Resonant Brillouin scattering in CdS. II. Theory

Abstract

Numerical calculations are presented for the observable external scattering cross sections of resonant Brillouin scattering. The $A$ exciton in semiconducting CdS is taken as a concrete example with both the longitudinal-acoustic-phonon deformation potential and the transverse-acoustic-phonon piezoelectric potential scattering considered. Use is made of the factorization approximation for the external scattering cross section, and the internal cross section is formulated in detail quantum mechanically. Important factors contained in the scattering efficiency, exciton-polariton dispersion curves, scattered frequency, transmissivities (both from vacuum to medium and vice versa) with various additional boundary conditions, group and energy velocities, and exciton strength functions, are calculated separately, and are then combined to find the internal and the observable external scattering cross sections. While the internal cross section shows a monotonic increase as a function of incident frequency ${\omega }_I$, with strong growth near the transverse exciton frequency ${\omega }_0$ the curves describing the external cross sections are found to have characteristic structures around ${\omega }_0$ and the longitudinal exciton frequency ${\omega }_L$ which depend strongly on the choice of additional boundary conditions.

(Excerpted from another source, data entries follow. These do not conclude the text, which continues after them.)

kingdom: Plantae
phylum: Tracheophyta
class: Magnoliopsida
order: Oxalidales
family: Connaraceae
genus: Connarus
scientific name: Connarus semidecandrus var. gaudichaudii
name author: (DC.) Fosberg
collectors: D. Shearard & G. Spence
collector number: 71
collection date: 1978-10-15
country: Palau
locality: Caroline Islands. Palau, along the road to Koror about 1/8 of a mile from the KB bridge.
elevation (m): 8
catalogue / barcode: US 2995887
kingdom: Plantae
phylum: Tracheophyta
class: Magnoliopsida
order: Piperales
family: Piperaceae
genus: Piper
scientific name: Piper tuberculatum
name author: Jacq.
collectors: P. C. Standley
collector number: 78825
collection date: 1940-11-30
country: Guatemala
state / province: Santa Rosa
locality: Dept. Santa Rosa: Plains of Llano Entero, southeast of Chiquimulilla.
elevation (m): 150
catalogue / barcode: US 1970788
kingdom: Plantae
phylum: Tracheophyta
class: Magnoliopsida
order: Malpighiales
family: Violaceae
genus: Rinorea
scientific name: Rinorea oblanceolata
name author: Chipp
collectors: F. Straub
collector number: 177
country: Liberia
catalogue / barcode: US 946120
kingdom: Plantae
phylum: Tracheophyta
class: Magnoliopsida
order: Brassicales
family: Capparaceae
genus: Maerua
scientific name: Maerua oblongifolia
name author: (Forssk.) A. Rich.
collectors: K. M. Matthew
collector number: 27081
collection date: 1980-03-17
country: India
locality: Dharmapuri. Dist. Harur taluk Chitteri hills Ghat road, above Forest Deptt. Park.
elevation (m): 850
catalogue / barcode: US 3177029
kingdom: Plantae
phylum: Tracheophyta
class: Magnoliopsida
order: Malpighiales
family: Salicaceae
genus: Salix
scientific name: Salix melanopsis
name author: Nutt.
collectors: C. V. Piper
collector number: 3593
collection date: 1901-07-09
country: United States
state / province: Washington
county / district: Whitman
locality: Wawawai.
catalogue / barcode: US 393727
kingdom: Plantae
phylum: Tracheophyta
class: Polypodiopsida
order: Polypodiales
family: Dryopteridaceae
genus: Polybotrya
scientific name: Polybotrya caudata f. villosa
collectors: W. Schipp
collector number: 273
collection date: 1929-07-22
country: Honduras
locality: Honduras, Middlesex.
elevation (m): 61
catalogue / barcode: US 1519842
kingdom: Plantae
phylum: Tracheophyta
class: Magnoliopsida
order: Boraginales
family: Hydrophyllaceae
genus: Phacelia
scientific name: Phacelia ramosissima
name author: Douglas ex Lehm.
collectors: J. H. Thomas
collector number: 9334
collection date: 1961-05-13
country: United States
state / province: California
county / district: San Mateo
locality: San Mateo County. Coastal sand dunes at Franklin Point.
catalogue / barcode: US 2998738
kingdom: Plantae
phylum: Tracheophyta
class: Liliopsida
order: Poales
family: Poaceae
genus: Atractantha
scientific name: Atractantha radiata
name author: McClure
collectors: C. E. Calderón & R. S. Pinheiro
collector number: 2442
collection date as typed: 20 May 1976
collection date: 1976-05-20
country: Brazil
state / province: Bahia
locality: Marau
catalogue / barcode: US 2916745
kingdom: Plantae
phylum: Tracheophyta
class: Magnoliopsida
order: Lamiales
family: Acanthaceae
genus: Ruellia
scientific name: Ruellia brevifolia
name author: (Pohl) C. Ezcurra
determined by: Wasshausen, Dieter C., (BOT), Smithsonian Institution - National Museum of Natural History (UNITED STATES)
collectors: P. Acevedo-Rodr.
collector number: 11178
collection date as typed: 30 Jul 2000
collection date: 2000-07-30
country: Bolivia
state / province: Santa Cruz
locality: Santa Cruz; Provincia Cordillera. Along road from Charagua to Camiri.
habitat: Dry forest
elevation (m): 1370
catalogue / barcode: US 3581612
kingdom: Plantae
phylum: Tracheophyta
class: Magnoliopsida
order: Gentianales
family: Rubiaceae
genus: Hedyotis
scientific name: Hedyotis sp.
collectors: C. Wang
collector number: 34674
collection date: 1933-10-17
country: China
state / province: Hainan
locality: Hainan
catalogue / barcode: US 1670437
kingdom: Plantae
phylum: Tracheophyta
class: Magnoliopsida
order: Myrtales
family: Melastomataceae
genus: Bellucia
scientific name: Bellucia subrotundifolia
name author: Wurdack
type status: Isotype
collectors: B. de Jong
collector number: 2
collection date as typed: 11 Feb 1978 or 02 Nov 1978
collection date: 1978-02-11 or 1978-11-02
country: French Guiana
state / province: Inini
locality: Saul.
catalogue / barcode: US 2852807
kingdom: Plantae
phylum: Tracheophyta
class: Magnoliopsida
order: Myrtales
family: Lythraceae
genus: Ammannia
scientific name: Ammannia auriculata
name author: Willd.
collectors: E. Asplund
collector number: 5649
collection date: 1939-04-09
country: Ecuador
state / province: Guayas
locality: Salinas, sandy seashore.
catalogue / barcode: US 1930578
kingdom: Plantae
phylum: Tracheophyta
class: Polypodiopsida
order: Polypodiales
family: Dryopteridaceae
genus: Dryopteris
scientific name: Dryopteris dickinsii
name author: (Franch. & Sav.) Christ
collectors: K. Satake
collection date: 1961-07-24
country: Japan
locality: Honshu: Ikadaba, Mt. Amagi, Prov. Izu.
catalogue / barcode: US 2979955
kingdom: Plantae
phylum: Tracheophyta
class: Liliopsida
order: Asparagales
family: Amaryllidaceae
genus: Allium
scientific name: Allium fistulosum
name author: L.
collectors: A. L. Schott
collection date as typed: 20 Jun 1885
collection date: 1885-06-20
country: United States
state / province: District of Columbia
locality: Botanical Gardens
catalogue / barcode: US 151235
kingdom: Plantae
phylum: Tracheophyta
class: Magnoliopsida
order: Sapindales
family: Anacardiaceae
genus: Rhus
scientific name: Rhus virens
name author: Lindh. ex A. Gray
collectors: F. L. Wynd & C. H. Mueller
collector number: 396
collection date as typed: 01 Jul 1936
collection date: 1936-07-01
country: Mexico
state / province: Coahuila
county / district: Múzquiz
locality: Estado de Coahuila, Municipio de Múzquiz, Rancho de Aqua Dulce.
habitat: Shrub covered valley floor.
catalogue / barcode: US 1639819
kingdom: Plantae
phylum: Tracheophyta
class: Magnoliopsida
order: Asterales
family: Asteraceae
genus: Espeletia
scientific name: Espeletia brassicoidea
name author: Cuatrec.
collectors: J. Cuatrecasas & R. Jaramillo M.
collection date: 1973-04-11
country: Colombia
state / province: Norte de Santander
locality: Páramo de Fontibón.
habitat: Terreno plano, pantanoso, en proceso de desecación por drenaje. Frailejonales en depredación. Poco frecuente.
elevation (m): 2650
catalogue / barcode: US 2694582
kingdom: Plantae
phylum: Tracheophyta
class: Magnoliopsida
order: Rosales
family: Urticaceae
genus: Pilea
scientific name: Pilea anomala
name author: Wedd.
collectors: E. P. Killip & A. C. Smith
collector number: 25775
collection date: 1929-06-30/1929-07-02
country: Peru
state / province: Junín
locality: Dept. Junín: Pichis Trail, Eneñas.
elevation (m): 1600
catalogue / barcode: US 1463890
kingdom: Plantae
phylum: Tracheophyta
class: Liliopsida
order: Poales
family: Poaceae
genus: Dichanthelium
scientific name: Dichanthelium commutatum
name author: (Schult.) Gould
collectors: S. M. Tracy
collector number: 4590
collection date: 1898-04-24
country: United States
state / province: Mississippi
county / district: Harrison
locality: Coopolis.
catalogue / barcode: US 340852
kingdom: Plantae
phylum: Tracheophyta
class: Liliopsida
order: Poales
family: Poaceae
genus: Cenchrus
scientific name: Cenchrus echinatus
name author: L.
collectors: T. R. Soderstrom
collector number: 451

They are also shown to exhibit a drastic profile change when the exciton damping constant $\Gamma$ approaches a threshold value ${\Gamma }_c$. Polariton effects are expected only for $\Gamma <{\Gamma }_c$, and the usual exciton "resonance" effects which are qualitatively different from those of the polariton are shown to occur for $\Gamma \gtrsim {\Gamma }_c$. The suitability of resonant Brillouin scattering for experimentally determining the proper additional boundary condition as well as values of the parameters of the exciton and exciton-polariton is discussed.